== Assigned task ==
Update the lines below so that "categories" becomes "groups" wherever it appears, and keep everything else the same. Leave the pictures out of your answer.

== Supplied material ==
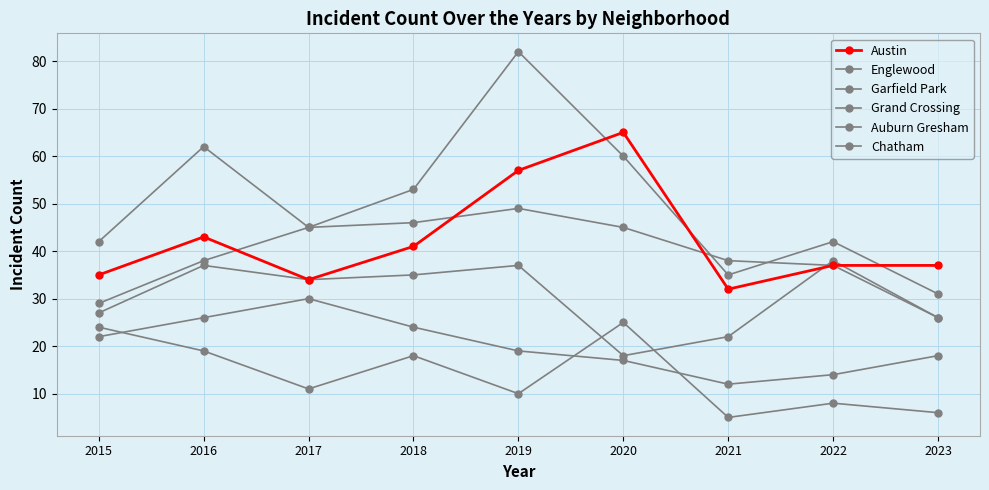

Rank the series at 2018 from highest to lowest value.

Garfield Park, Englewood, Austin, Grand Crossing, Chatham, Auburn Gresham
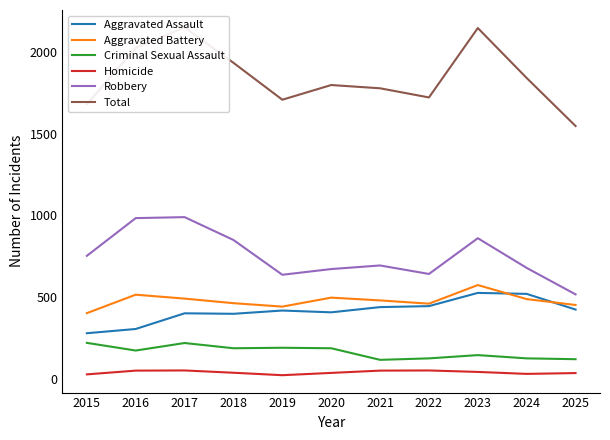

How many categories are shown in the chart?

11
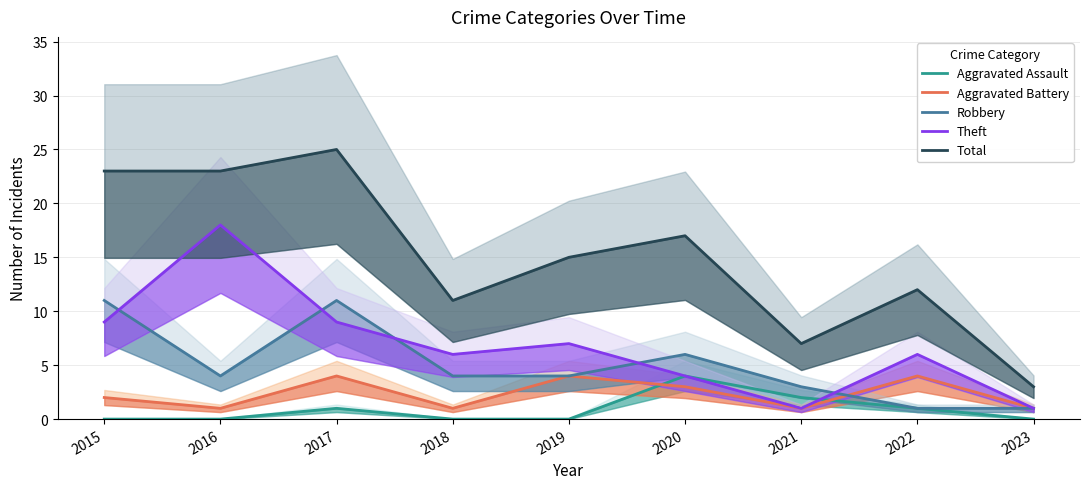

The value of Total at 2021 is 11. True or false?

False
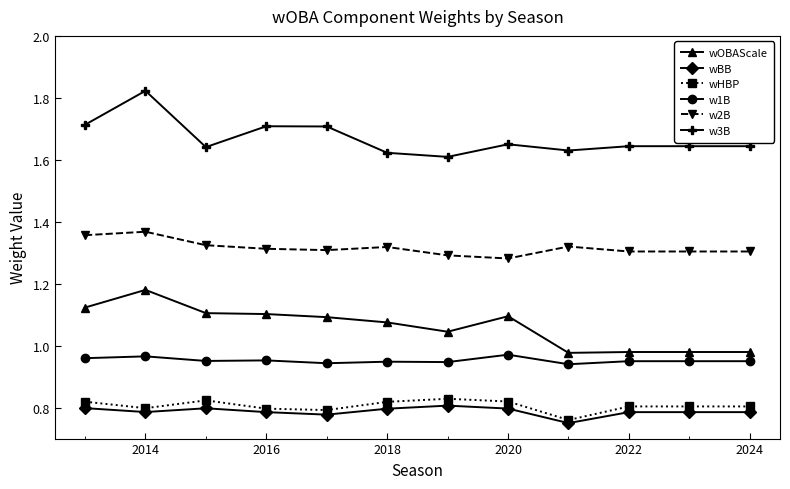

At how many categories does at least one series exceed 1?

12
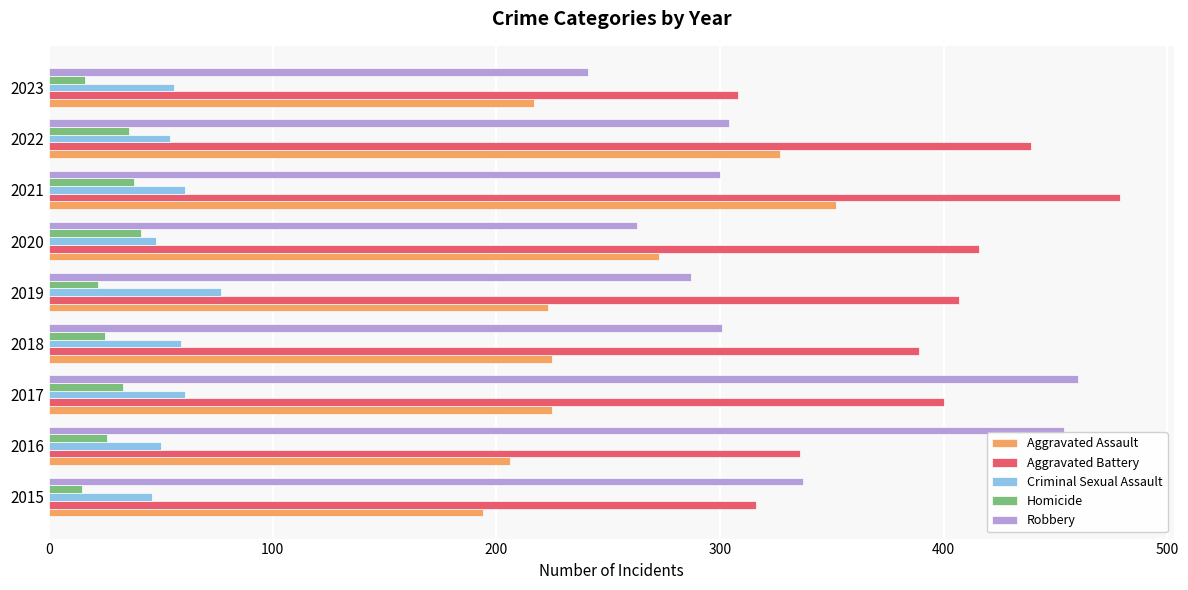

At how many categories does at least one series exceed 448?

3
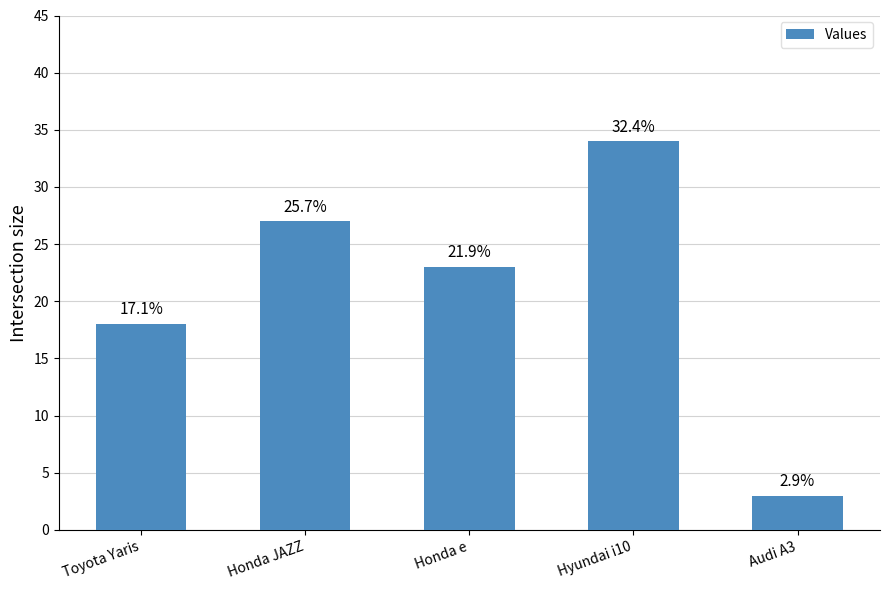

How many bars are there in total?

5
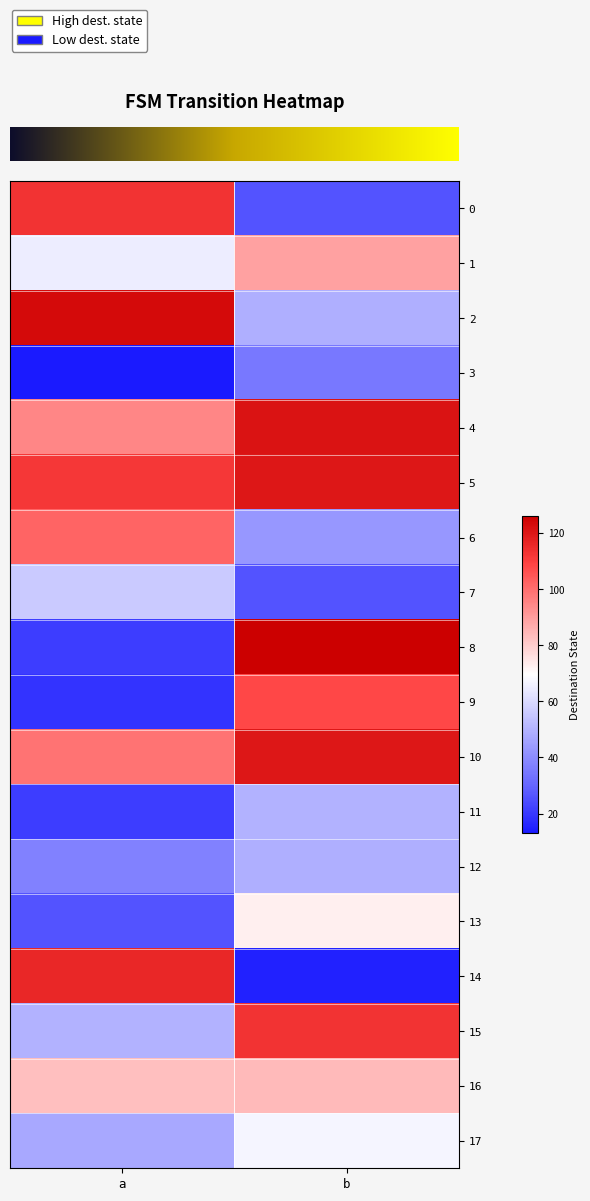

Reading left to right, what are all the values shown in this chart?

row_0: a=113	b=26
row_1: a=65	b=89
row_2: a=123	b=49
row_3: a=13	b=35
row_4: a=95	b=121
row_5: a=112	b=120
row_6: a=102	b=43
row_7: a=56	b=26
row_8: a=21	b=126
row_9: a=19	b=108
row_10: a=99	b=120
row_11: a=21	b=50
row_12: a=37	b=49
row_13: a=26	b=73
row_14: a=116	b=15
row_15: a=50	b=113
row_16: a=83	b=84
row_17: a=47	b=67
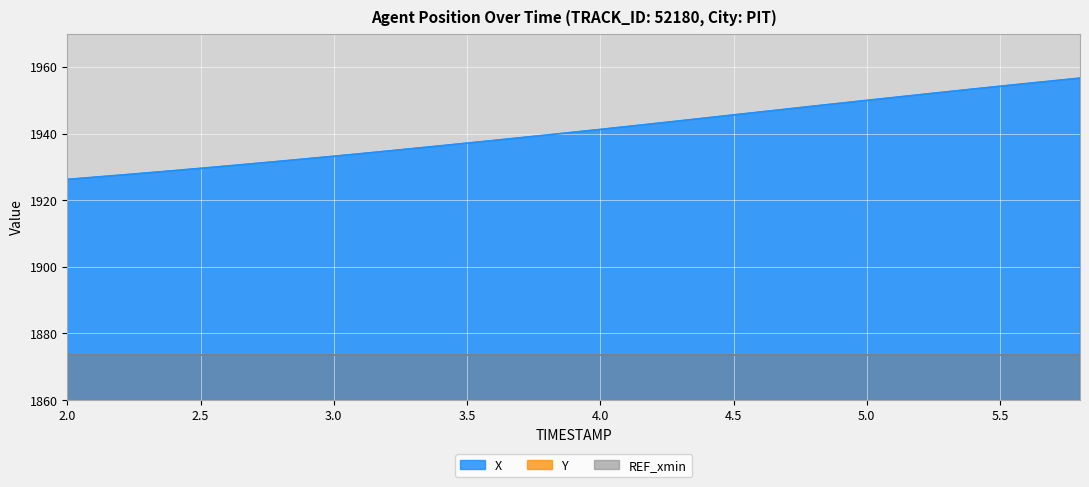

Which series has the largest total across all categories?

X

== Finished task ==
Rank the series at 2018 from highest to lowest value.

Garfield Park, Englewood, Austin, Grand Crossing, Chatham, Auburn Gresham

How many groups are shown in the chart?

11

The value of Total at 2021 is 11. True or false?

False

At how many groups does at least one series exceed 1?

12

At how many groups does at least one series exceed 448?

3

How many bars are there in total?

5

Reading left to right, what are all the values shown in this chart?

row_0: a=113	b=26
row_1: a=65	b=89
row_2: a=123	b=49
row_3: a=13	b=35
row_4: a=95	b=121
row_5: a=112	b=120
row_6: a=102	b=43
row_7: a=56	b=26
row_8: a=21	b=126
row_9: a=19	b=108
row_10: a=99	b=120
row_11: a=21	b=50
row_12: a=37	b=49
row_13: a=26	b=73
row_14: a=116	b=15
row_15: a=50	b=113
row_16: a=83	b=84
row_17: a=47	b=67

Which series has the largest total across all groups?

X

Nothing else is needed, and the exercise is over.